Combined daily turnover of the Shanghai and Shenzhen bourses totaled 1.07 trillion yuan (175 billion U.S. dollars) on Friday, surpassing the previous record of 914.9 billion yuan on Wednesday.
Transactions on the two exchanges reached 639.19 billion yuan and 434.85 billion yuan respectively.
The record high turnover was reached amid rising shares on the A share market. The benchmark Shanghai Composite Index closed up 1.32 percent to finish at 2,937.65 points on Friday, and the Shenzhen Component Index closed at 10,067.28 points, up 0.37 percent.
Over 60 stocks on the two bourses surged by the daily limit of 10 percent on Friday.
HEAVYWEIGHTS LEAD RISE
The remarkable performance of Chinese shares was mainly led by formerly quiet heavyweights, such as those in the banking and oil sectors.
China's four major banks jumped on Friday. China Construction Bank soared by the 10-percent daily limit to close at 5.7 yuan per share, while the Industrial and Commercial Bank of China finished at 4.59 yuan per share, up 7.49 percent.
Two oil giants, PetroChina and Sinopec, also witnessed strong growth amid a continued drop in oil prices in the international market, with their shares closing 9.88 percent and 4.96 percent higher, respectively.
Stock brokerages were winners in the bullish market, either hitting or approaching the daily changing limit.
Other sectors with strong performance included aviation, futures and the military and weapons industry.
However, majority shares of smaller companies lagged behind. Shares of 1,951 companies declined on Friday, over 75 percent of all companies listed on the A-share market.
The ChiNext Index, tracking China's Nasdaq-style board of growth enterprises, closed 2.46 percent lower on Friday.
CUT-TRIGGERED BULL
Analysts believe recent interest rate cuts were the trigger for the booming market.
The People's Bank of China (PBOC), China's central bank, cut rates for deposits and lending on Nov. 21 for the first time in more than two years, followed by an increase in the Shanghai Composite Index of over 15 percent so far.
Qiu Yanying, investment director of China Fortune Securities, said the cuts signalled that the central government is resolved to stimulate growth, which brightened market expectations.
The rise was also helped by heavyweights and stock brokerages, the strong growth of which lured numerous individual investors into the capital market, Qiu said.

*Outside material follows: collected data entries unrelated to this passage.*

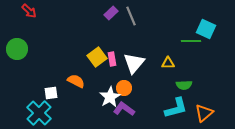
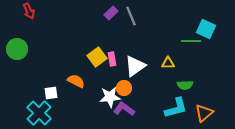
red arrow: rotated 21 degrees clockwise
white triangle: moved 1 px right, 3 px down; rotated 15 degrees clockwise
green semicircle: moved 1 px right
white star: rotated 25 degrees clockwise
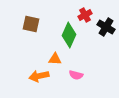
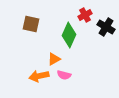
orange triangle: moved 1 px left; rotated 32 degrees counterclockwise
pink semicircle: moved 12 px left
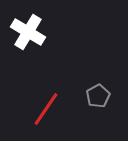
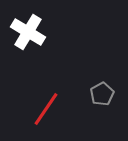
gray pentagon: moved 4 px right, 2 px up
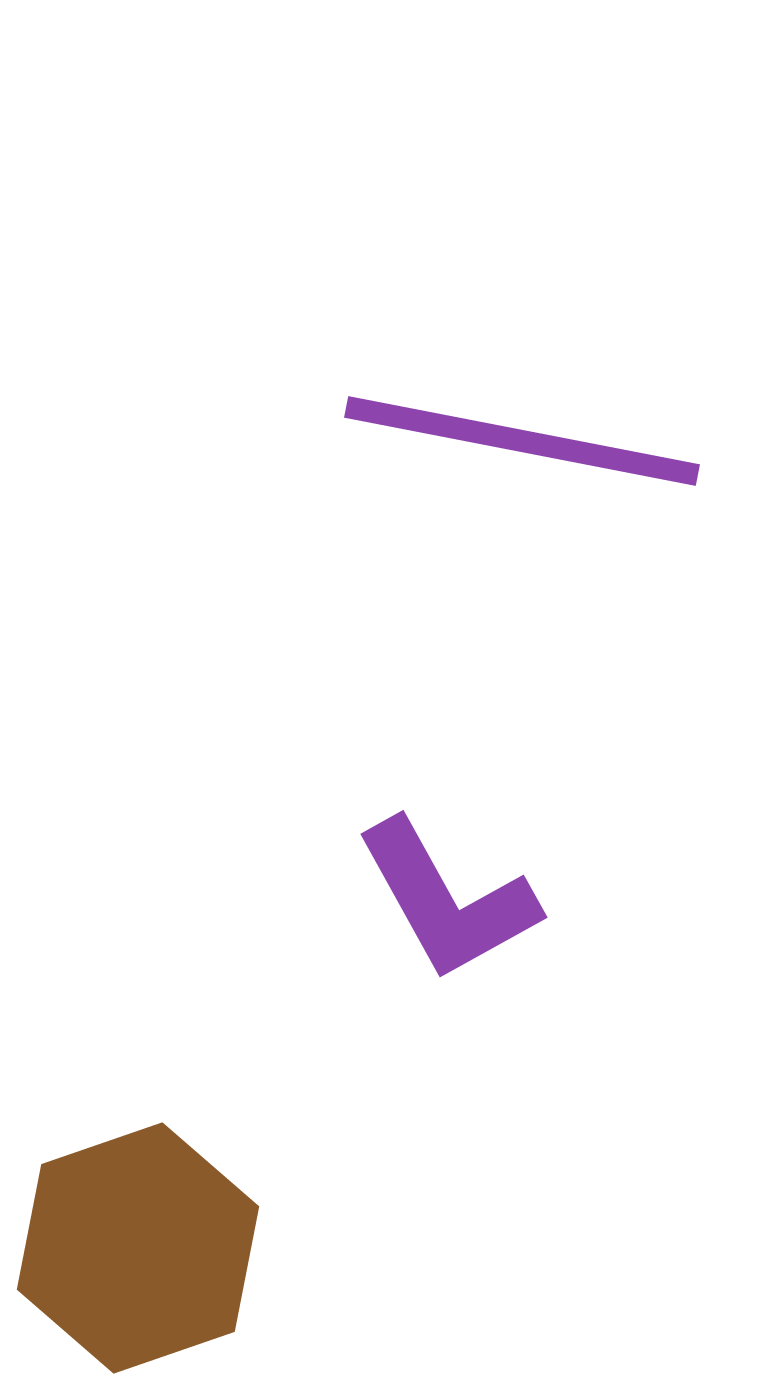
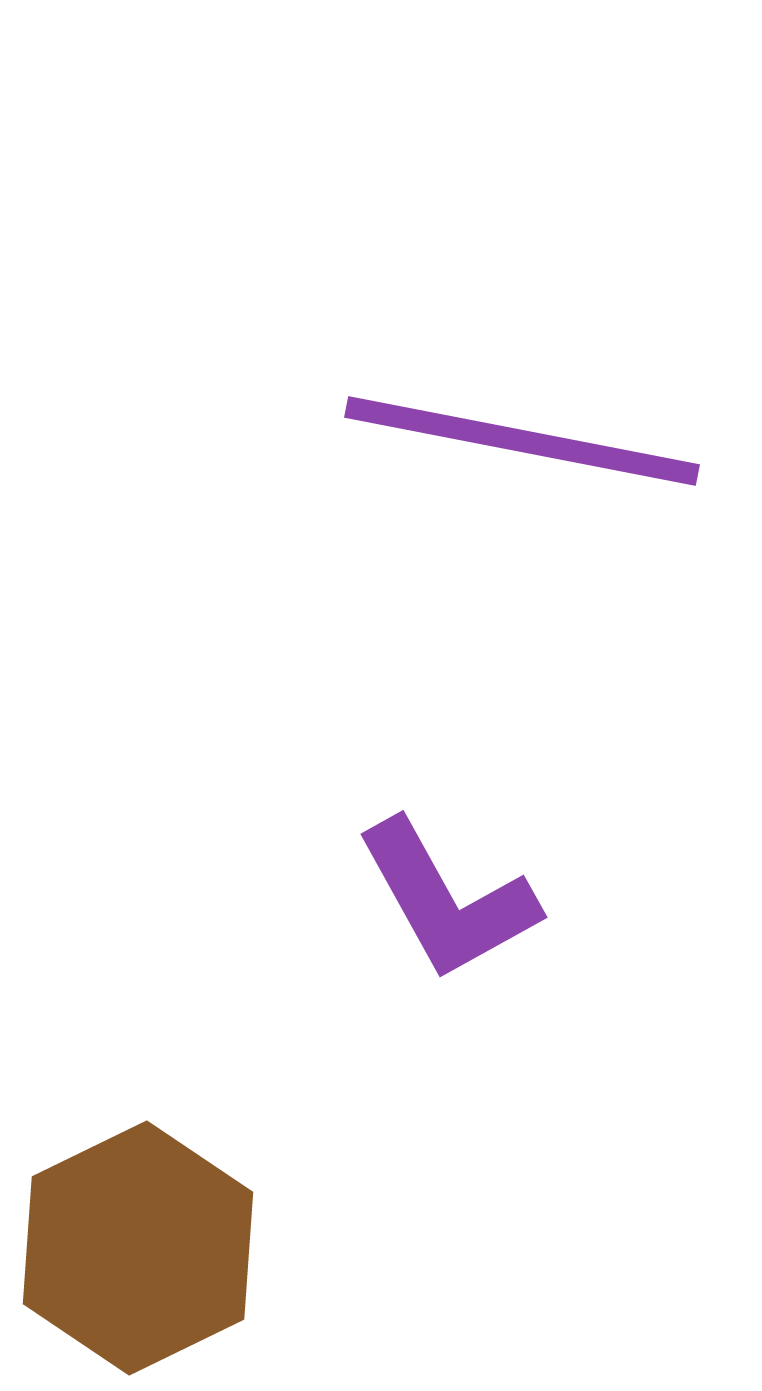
brown hexagon: rotated 7 degrees counterclockwise
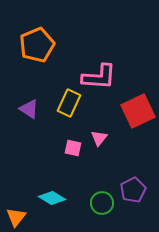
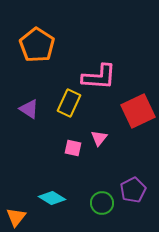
orange pentagon: rotated 16 degrees counterclockwise
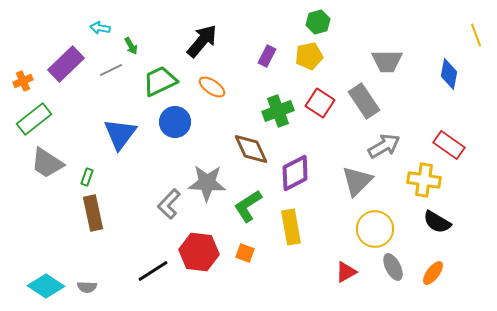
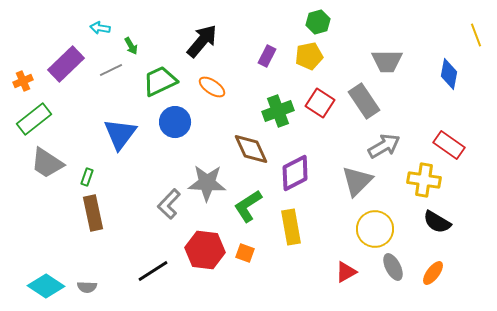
red hexagon at (199, 252): moved 6 px right, 2 px up
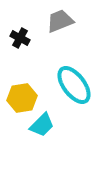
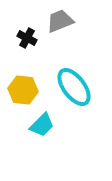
black cross: moved 7 px right
cyan ellipse: moved 2 px down
yellow hexagon: moved 1 px right, 8 px up; rotated 16 degrees clockwise
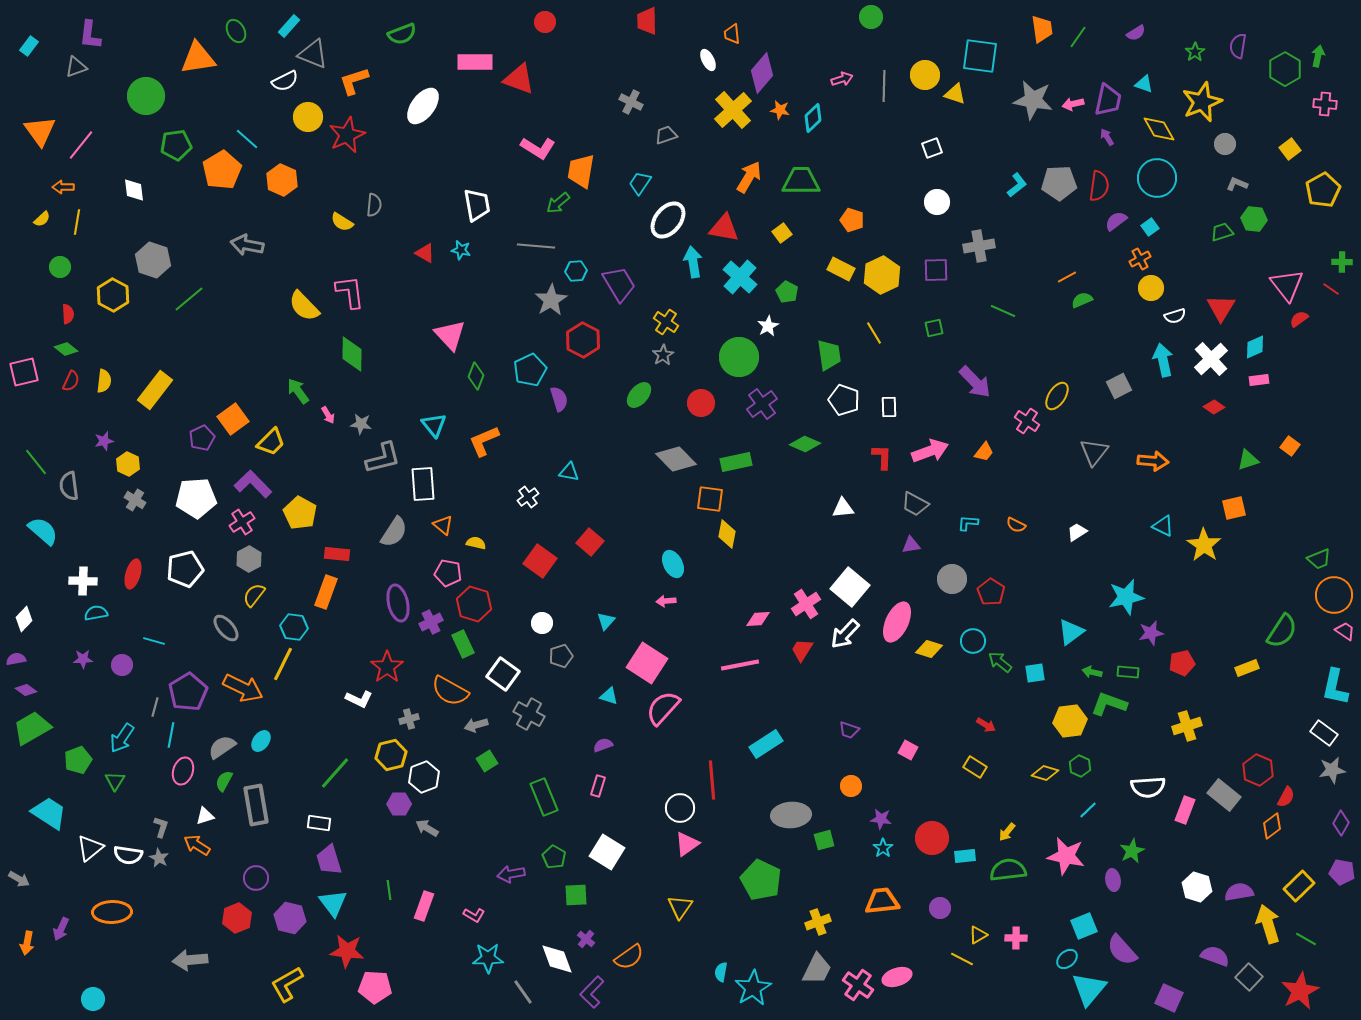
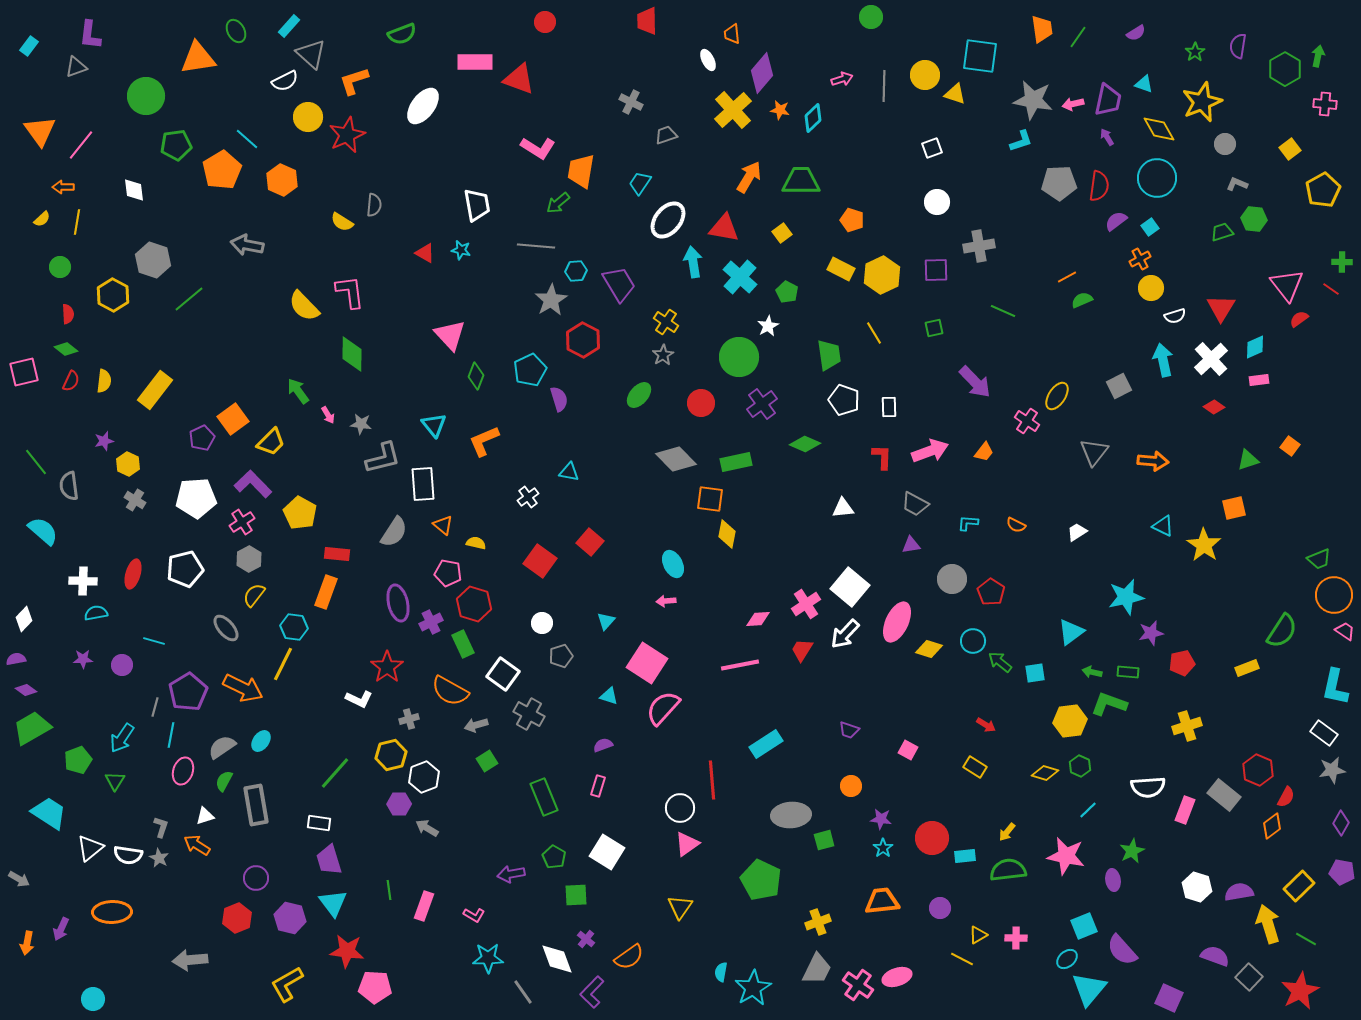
gray triangle at (313, 54): moved 2 px left; rotated 20 degrees clockwise
cyan L-shape at (1017, 185): moved 4 px right, 44 px up; rotated 20 degrees clockwise
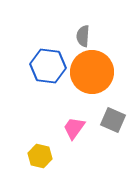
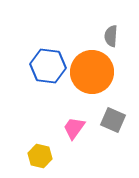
gray semicircle: moved 28 px right
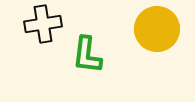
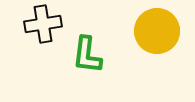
yellow circle: moved 2 px down
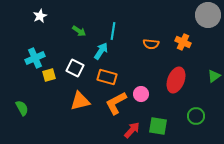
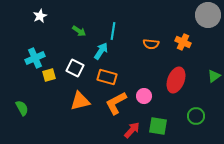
pink circle: moved 3 px right, 2 px down
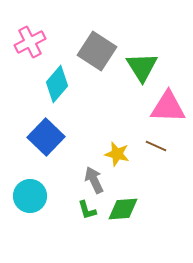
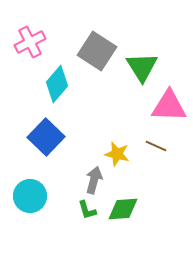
pink triangle: moved 1 px right, 1 px up
gray arrow: rotated 40 degrees clockwise
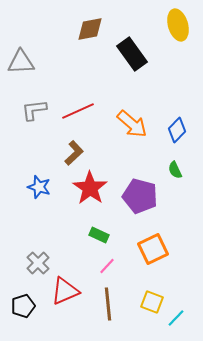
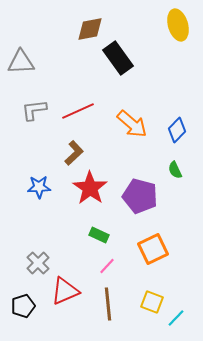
black rectangle: moved 14 px left, 4 px down
blue star: rotated 20 degrees counterclockwise
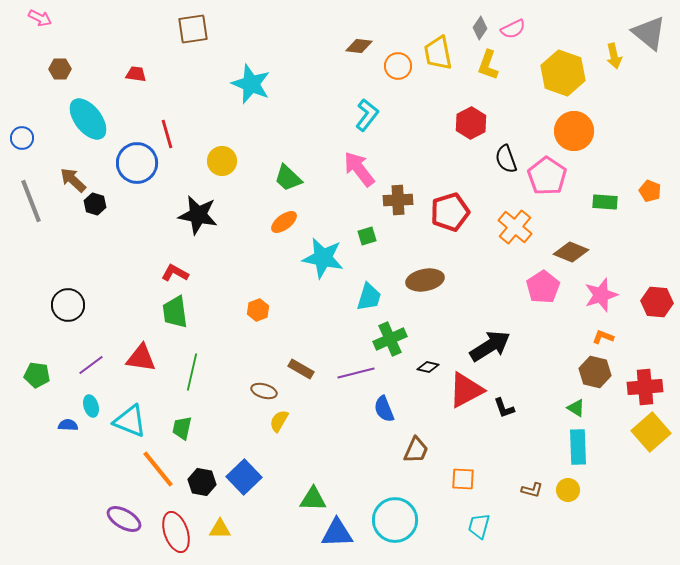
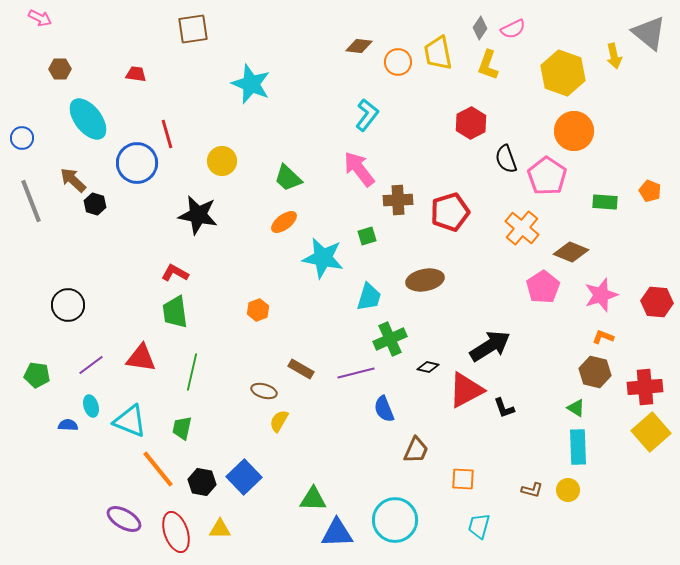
orange circle at (398, 66): moved 4 px up
orange cross at (515, 227): moved 7 px right, 1 px down
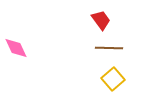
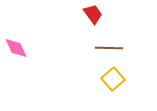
red trapezoid: moved 8 px left, 6 px up
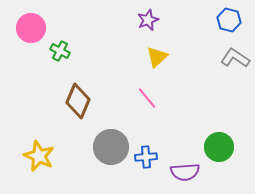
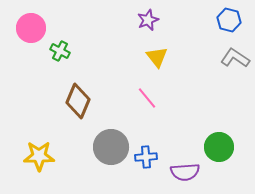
yellow triangle: rotated 25 degrees counterclockwise
yellow star: rotated 24 degrees counterclockwise
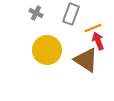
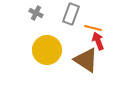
orange line: rotated 36 degrees clockwise
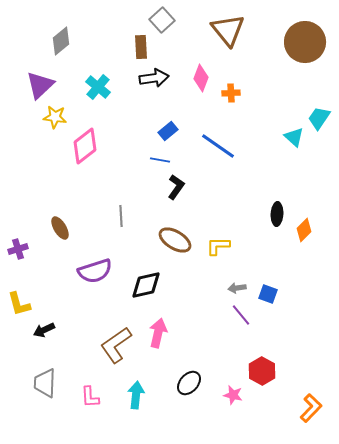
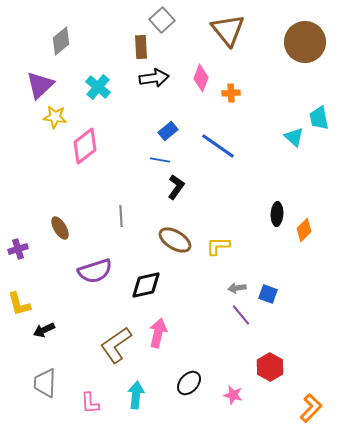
cyan trapezoid at (319, 118): rotated 45 degrees counterclockwise
red hexagon at (262, 371): moved 8 px right, 4 px up
pink L-shape at (90, 397): moved 6 px down
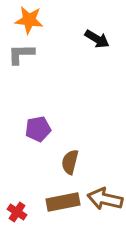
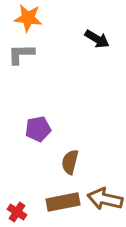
orange star: moved 1 px left, 2 px up
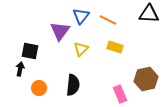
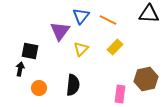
yellow rectangle: rotated 63 degrees counterclockwise
pink rectangle: rotated 30 degrees clockwise
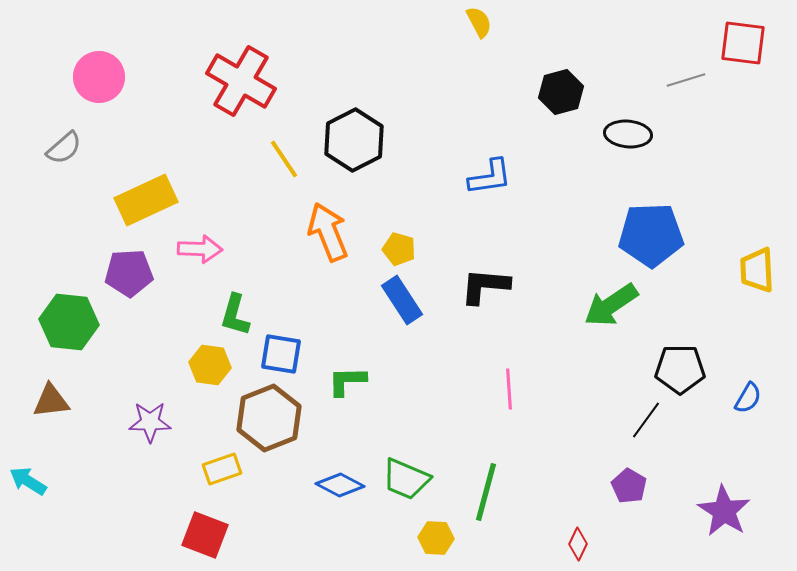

Yang Delong, analyst with China Southern Fund, noted policy makers' determination to reduce the cost of financing also reversed market sentiments, which were weighed down lately by relatively weak economic indicators.
"Both risk-free interest rates and risk premiums stayed on a downward streak after the cuts, which contributed to a hot A share market," Yang said.
China's economy expanded by 7.3 percent in the July-Sep. period, lower than the first two quarters. But the growth rate is expected to slightly recover in the fourth quarter due to reform dividends and pro-growth measures.